Please copy every line of the rows below, leaving out the pictures, and swap "collection date" for "date collected" wherever it appears without changing anything else.

═══ Supplied data ═══

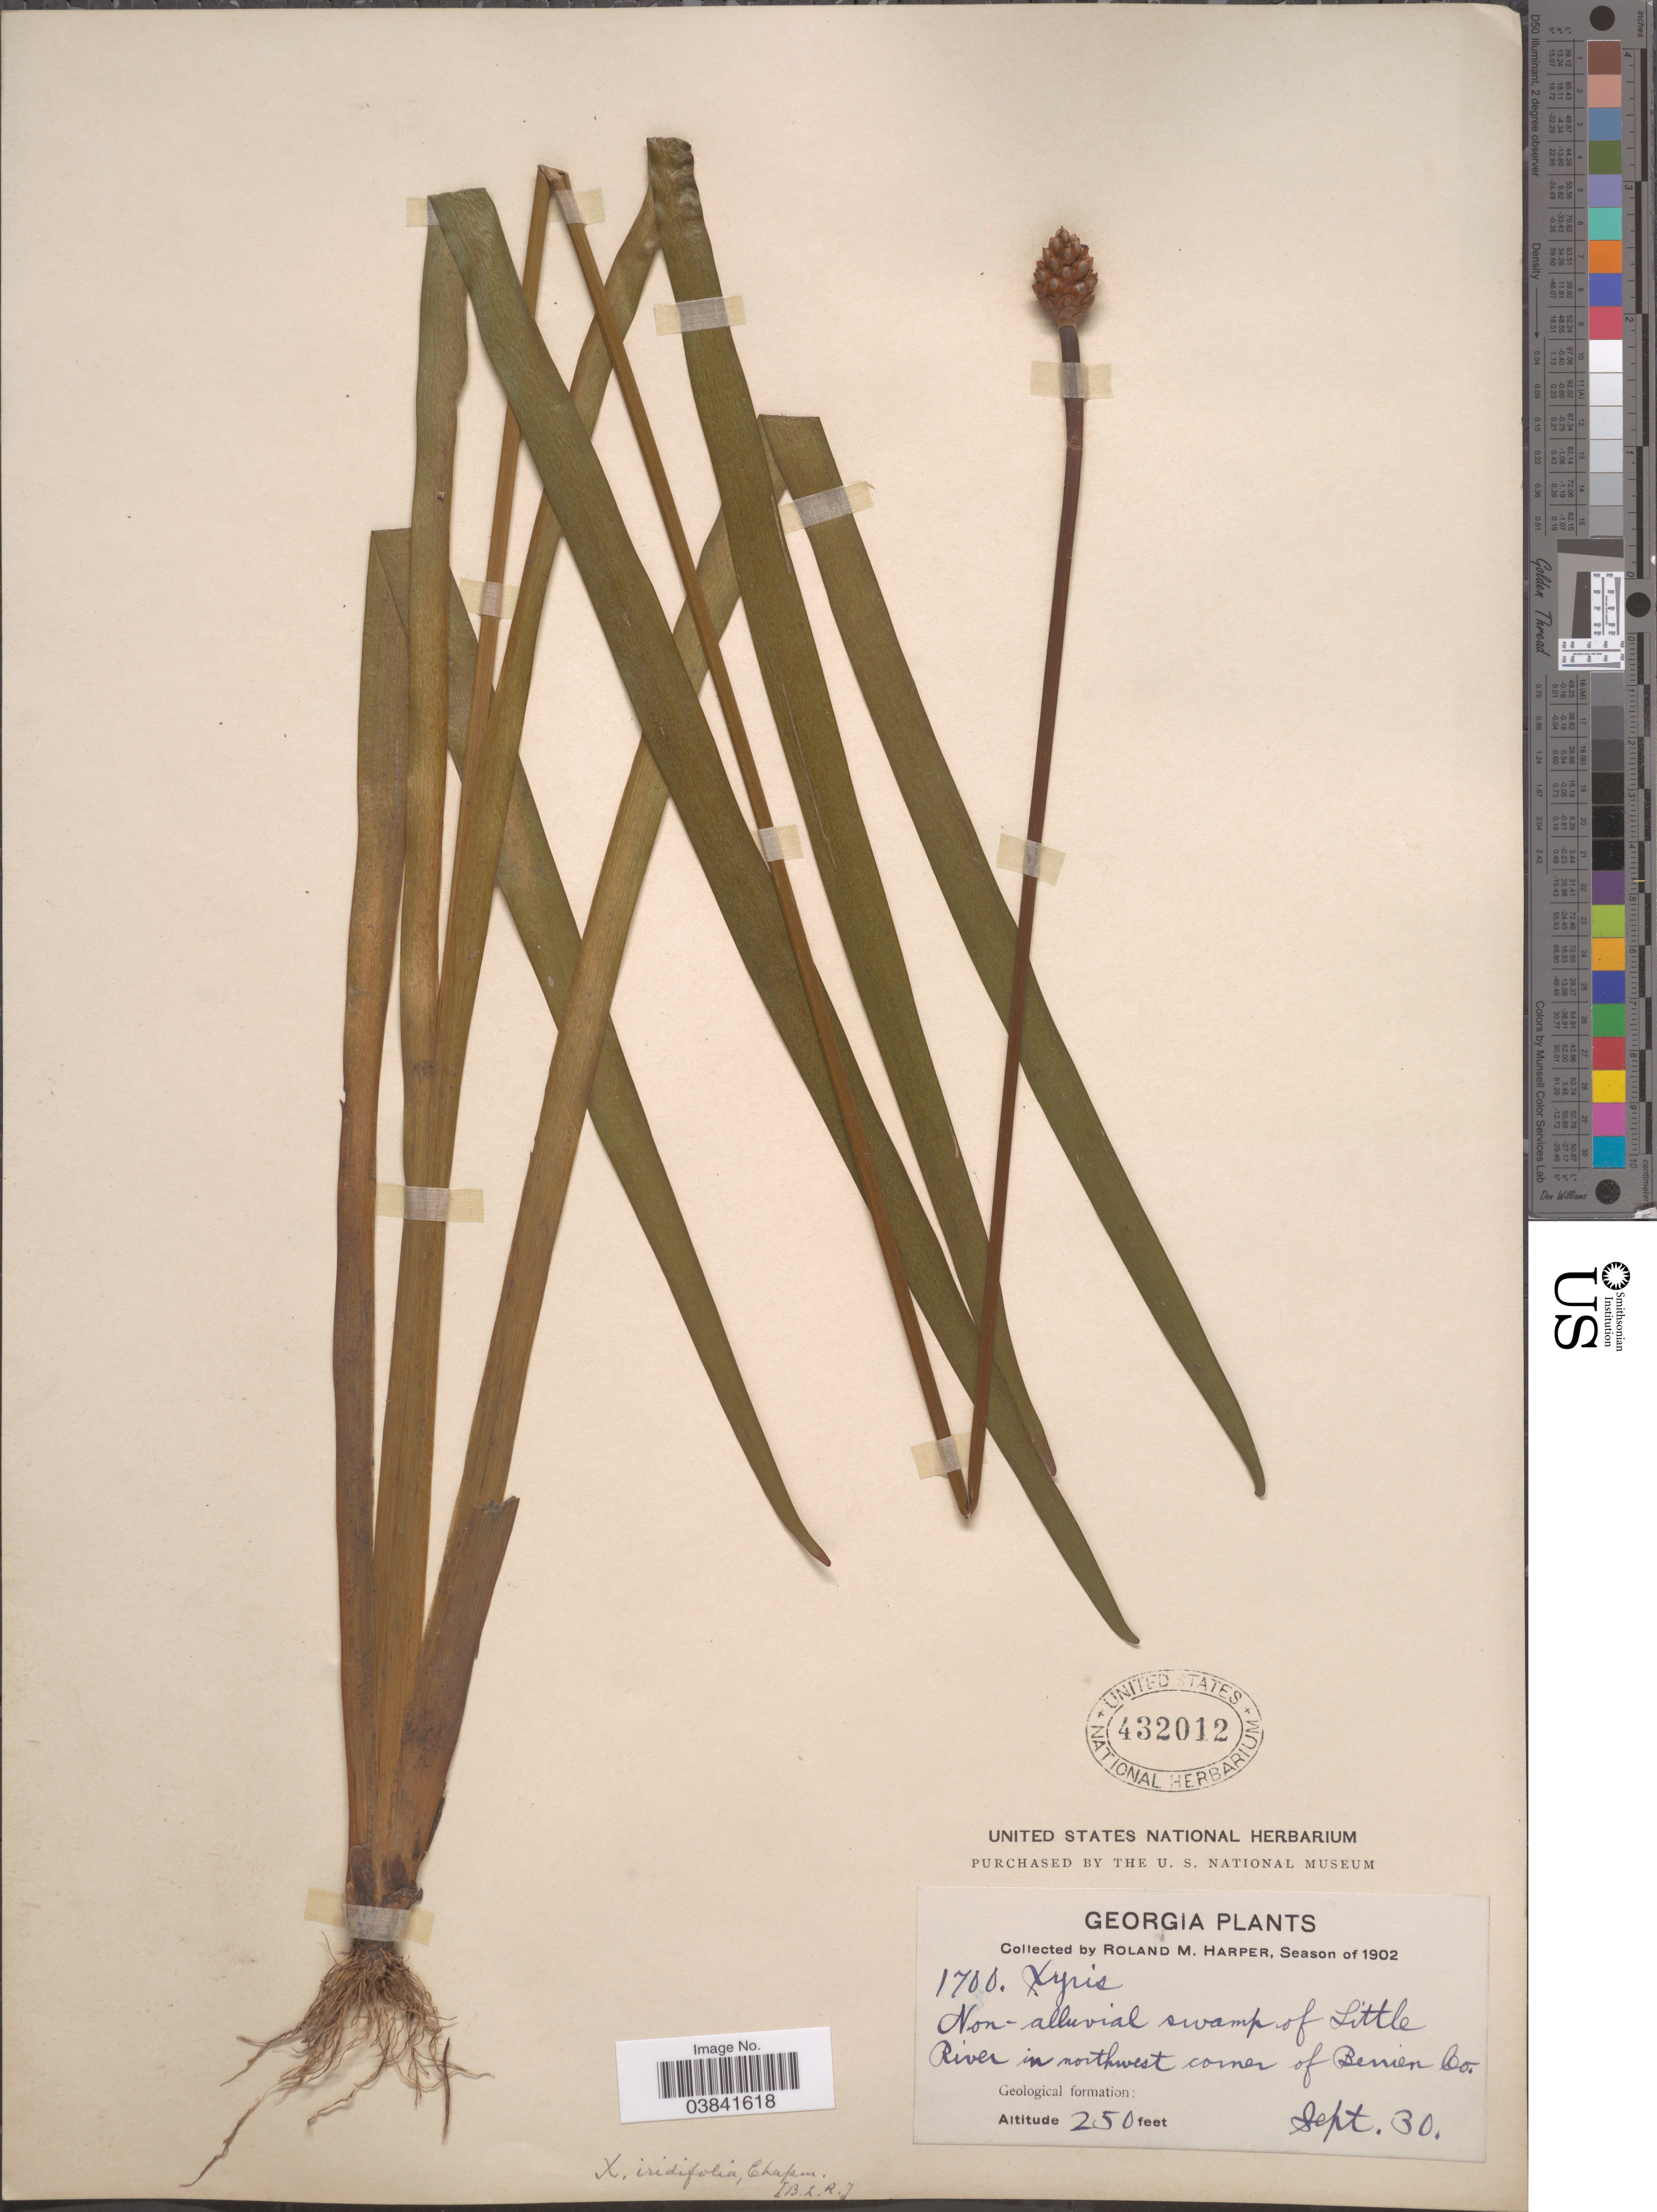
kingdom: Plantae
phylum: Tracheophyta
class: Liliopsida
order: Poales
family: Xyridaceae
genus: Xyris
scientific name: Xyris iridifolia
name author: Chapm.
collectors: R. M. Harper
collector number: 1700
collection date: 1902-09-30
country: United States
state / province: Georgia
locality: Non-alluvial swamp of Little River in northwest corner of Berrien Co. Geological formation.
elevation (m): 76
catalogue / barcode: US 432012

═══

Answer to the task.
kingdom: Plantae
phylum: Tracheophyta
class: Liliopsida
order: Poales
family: Xyridaceae
genus: Xyris
scientific name: Xyris iridifolia
name author: Chapm.
collectors: R. M. Harper
collector number: 1700
date collected: 1902-09-30
country: United States
state / province: Georgia
locality: Non-alluvial swamp of Little River in northwest corner of Berrien Co. Geological formation.
elevation (m): 76
catalogue / barcode: US 432012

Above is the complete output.